On le remarque vite quand il empoigne son hachoir
comme un instrument de musique, comme Paganini son violon
pour taillader la masse rouge
et ces fines veinules que parcouraient il y a huit jours
les sens, voire une âme.
C'est un excellent boucher, mon associé,
il vend des morceaux d'animaux abattus
et j'achète, mais nous ne parlons pas de tout cela,
nous parlons de beefsteak.
Pas un mot sur ses loisirs,
quand il part à la chasse
et tue lui-même son gibier avec grand art.
Il regarde en professionnel, il voit
le regard s'éteindre lentement, et les naseaux
qui frissonnent aux portes de la mort,
le parfum du sang, ultime message de l'existence.

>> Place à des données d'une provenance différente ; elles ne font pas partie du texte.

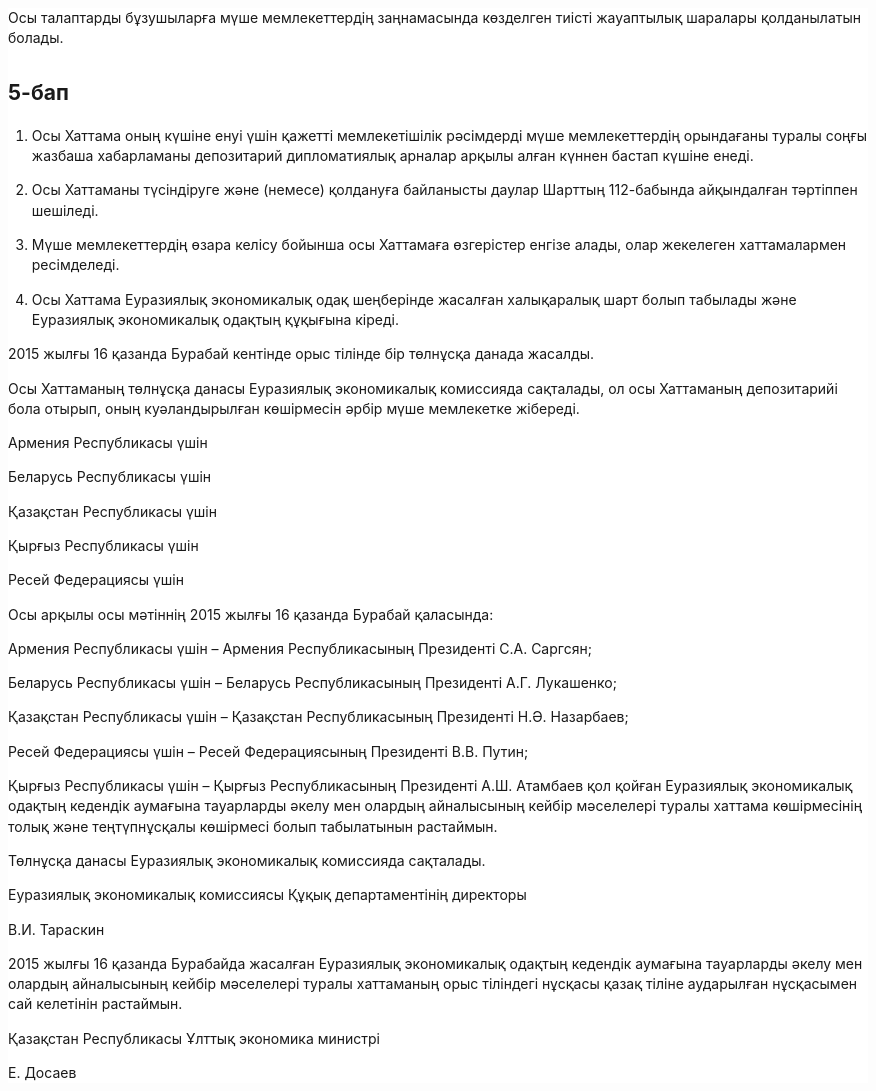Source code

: Осы талаптарды бұзушыларға мүше мемлекеттердің заңнамасында көзделген тиісті жауаптылық шаралары қолданылатын болады.

## 5-бап

1. Осы Хаттама оның күшіне енуі үшін қажетті мемлекетішілік рәсімдерді мүше мемлекеттердің орындағаны туралы соңғы жазбаша хабарламаны депозитарий дипломатиялық арналар арқылы алған күннен бастап күшіне енеді.

2. Осы Хаттаманы түсіндіруге және (немесе) қолдануға байланысты даулар Шарттың 112-бабында айқындалған тәртіппен шешіледі.

3. Мүше мемлекеттердің өзара келісу бойынша осы Хаттамаға өзгерістер енгізе алады, олар жекелеген хаттамалармен ресімделеді.

4. Осы Хаттама Еуразиялық экономикалық одақ шеңберінде жасалған халықаралық шарт болып табылады және Еуразиялық экономикалық одақтың құқығына кіреді.

2015 жылғы 16 қазанда Бурабай кентінде орыс тілінде бір төлнұсқа данада жасалды.

Осы Хаттаманың төлнұсқа данасы Еуразиялық экономикалық комиссияда сақталады, ол осы Хаттаманың депозитарийі бола отырып, оның куәландырылған көшірмесін әрбір мүше мемлекетке жібереді.

Ар­ме­ния Рес­пуб­ли­ка­сы үшін

Бе­ла­русь Рес­пуб­ли­ка­сы үшін

Қа­зақ­стан Рес­пуб­ли­ка­сы үшін

Қыр­ғыз Рес­пуб­ли­ка­сы үшін

Ре­сей Фе­де­ра­ци­я­сы үшін

Осы арқылы осы мәтіннің 2015 жылғы 16 қазанда Бурабай қаласында:

Армения Республикасы үшін – Армения Республикасының Президенті С.А. Саргсян;

Беларусь Республикасы үшін – Беларусь Республикасының Президенті А.Г. Лукашенко;

Қазақстан Республикасы үшін – Қазақстан Республикасының Президенті Н.Ә. Назарбаев;

Ресей Федерациясы үшін – Ресей Федерациясының Президенті В.В. Путин;

Қырғыз Республикасы үшін – Қырғыз Республикасының Президенті А.Ш. Атамбаев қол қойған Еуразиялық экономикалық одақтың кедендік аумағына тауарларды әкелу мен олардың айналысының кейбір мәселелері туралы хаттама көшірмесінің толық және теңтүпнұсқалы көшірмесі болып табылатынын растаймын.

Төлнұсқа данасы Еуразиялық экономикалық комиссияда сақталады.

Еуразиялық экономикалық комиссиясы Құқық департаментінің директоры

В.И. Тараскин

2015 жылғы 16 қазанда Бурабайда жасалған Еуразиялық экономикалық одақтың кедендік аумағына тауарларды әкелу мен олардың айналысының кейбір мәселелері туралы хаттаманың орыс тіліндегі нұсқасы қазақ тіліне аударылған нұсқасымен сай келетінін растаймын.

Қазақстан Республикасы Ұлттық экономика министрі

Е. Досаев


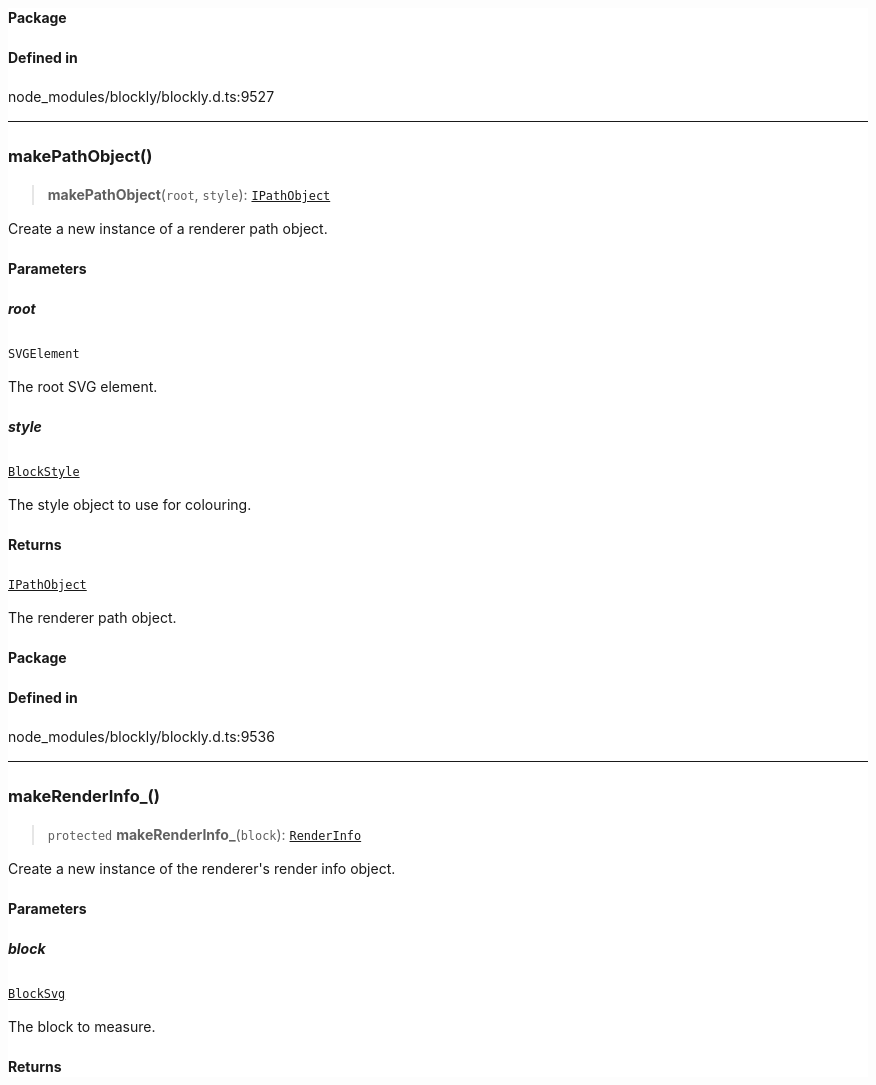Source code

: #### Package

#### Defined in

node_modules/blockly/blockly.d.ts:9527

---

### makePathObject()

> **makePathObject**(`root`, `style`): [`IPathObject`](IPathObject.md)

Create a new instance of a renderer path object.

#### Parameters

##### root

`SVGElement`

The root SVG element.

##### style

[`BlockStyle`](../../../../namespaces/Theme/type-aliases/BlockStyle.md)

The style object to use for
colouring.

#### Returns

[`IPathObject`](IPathObject.md)

The renderer path object.

#### Package

#### Defined in

node_modules/blockly/blockly.d.ts:9536

---

### makeRenderInfo\_()

> `protected` **makeRenderInfo\_**(`block`): [`RenderInfo`](RenderInfo.md)

Create a new instance of the renderer's render info object.

#### Parameters

##### block

[`BlockSvg`](../../../../classes/BlockSvg.md)

The block to measure.

#### Returns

Il se repose ainsi du stress quotidien,
mais une telle pratique pourrait heurter mes sentiments,
nous le savons, car pour un mangeur de viande
j'ai le coeur sensible.
J'aime les animaux, je hais les tueries.
Or que deviendrais-je sans mon boucher ?
Debout, droit, il me défend
et maintient l'ordre du monde.
Ainsi, j'ai donné procuration à tant d'autres encore :
la police, le juge, et le lecteur de mes poèmes.
Pentti Holappa, Cinquante deux (1979) trad du finnois par G.Rebourcet. Editions Gallimard 1997.